**RECORDS SUPPLIED:**
▬▬▬▬▬▬
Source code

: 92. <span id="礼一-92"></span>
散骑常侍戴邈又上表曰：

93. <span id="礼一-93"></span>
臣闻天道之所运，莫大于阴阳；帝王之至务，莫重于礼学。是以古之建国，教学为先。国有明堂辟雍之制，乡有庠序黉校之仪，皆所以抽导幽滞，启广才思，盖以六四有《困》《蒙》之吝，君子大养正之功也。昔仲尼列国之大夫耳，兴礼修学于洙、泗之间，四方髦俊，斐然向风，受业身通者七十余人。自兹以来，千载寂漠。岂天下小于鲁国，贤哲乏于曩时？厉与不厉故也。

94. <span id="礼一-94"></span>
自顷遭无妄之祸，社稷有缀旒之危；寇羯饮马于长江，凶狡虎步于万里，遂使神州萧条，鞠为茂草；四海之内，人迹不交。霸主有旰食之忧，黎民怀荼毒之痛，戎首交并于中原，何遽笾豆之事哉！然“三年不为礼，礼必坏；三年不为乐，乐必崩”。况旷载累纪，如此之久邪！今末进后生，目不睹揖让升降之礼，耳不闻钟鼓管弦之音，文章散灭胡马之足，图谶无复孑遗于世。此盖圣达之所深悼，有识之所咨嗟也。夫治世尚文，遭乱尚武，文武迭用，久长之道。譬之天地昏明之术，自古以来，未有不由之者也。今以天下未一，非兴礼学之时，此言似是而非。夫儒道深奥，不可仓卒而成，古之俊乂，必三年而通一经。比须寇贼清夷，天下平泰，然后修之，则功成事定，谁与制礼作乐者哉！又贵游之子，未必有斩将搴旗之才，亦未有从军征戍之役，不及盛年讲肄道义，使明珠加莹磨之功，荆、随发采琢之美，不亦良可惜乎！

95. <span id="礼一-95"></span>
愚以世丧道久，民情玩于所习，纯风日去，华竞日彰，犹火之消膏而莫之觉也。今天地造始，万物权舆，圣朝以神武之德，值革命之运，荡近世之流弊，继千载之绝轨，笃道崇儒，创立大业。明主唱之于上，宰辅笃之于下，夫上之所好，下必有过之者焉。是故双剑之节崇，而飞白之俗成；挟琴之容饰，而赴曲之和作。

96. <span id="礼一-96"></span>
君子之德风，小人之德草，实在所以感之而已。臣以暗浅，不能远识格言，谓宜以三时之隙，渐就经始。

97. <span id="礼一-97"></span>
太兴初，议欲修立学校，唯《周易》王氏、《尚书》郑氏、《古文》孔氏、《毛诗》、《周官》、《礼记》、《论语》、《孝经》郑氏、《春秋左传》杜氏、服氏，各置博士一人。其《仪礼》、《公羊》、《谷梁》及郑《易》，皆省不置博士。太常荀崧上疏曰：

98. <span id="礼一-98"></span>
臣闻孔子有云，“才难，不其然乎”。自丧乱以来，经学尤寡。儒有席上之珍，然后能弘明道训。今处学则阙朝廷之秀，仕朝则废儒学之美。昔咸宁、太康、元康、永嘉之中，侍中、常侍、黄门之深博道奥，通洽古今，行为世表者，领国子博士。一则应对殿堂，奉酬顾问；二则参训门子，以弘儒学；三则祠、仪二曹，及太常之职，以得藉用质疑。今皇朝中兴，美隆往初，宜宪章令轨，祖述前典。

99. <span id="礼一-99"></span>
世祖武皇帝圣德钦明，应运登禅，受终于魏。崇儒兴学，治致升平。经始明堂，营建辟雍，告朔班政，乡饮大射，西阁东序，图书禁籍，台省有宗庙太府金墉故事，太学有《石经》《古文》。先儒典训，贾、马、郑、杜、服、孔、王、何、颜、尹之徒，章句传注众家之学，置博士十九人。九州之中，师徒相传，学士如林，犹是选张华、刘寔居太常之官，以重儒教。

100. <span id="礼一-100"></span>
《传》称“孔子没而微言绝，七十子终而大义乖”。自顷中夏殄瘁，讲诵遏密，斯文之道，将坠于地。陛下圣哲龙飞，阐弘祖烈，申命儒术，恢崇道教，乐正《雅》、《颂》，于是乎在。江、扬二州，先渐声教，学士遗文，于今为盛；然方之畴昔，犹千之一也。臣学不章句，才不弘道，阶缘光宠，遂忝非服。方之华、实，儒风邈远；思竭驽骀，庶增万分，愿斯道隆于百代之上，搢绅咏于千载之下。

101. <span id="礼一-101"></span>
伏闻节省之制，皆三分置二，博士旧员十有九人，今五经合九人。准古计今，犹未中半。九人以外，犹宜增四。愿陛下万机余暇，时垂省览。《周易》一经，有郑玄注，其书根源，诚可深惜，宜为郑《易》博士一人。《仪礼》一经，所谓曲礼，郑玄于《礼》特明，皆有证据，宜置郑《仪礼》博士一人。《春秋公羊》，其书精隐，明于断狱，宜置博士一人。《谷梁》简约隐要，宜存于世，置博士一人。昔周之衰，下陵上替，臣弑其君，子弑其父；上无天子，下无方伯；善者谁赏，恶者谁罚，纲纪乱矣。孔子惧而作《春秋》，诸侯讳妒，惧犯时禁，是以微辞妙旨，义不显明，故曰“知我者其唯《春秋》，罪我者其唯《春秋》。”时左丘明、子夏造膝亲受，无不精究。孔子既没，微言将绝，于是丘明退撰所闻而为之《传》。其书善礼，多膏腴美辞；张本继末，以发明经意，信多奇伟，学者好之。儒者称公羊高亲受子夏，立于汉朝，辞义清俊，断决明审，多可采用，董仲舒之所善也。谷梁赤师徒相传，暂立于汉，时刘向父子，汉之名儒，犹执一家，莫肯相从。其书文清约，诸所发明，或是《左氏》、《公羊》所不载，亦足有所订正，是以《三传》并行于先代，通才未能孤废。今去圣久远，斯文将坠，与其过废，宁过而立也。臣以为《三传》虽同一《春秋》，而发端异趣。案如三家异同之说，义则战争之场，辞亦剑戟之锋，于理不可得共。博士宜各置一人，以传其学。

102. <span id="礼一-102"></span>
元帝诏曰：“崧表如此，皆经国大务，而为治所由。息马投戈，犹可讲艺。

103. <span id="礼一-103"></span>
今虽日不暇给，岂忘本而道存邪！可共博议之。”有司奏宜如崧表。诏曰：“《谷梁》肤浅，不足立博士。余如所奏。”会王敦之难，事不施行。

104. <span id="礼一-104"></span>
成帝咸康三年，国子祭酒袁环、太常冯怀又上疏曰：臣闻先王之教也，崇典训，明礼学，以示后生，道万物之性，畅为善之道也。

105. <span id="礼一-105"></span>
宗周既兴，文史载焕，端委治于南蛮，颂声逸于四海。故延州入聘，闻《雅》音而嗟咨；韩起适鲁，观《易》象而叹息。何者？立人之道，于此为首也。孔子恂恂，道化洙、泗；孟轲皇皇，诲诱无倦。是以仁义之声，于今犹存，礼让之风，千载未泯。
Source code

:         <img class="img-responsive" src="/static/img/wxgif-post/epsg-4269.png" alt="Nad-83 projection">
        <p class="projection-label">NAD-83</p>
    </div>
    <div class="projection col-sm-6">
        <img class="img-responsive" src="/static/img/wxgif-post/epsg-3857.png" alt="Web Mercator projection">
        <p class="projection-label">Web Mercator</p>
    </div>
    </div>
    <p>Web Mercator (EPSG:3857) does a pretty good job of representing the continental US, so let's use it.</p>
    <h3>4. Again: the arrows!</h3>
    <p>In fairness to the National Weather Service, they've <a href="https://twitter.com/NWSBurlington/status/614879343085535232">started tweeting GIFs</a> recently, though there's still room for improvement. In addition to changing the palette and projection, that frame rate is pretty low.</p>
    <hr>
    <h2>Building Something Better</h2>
▬▬▬▬▬▬
**EXERCISE OBJECTIVE:**
List every line of the records that contains the string "post" and copy each line in full. Matches must have the same case.

**WRITTEN RESPONSE:**
:         <img class="img-responsive" src="/static/img/wxgif-post/epsg-4269.png" alt="Nad-83 projection">
        <img class="img-responsive" src="/static/img/wxgif-post/epsg-3857.png" alt="Web Mercator projection">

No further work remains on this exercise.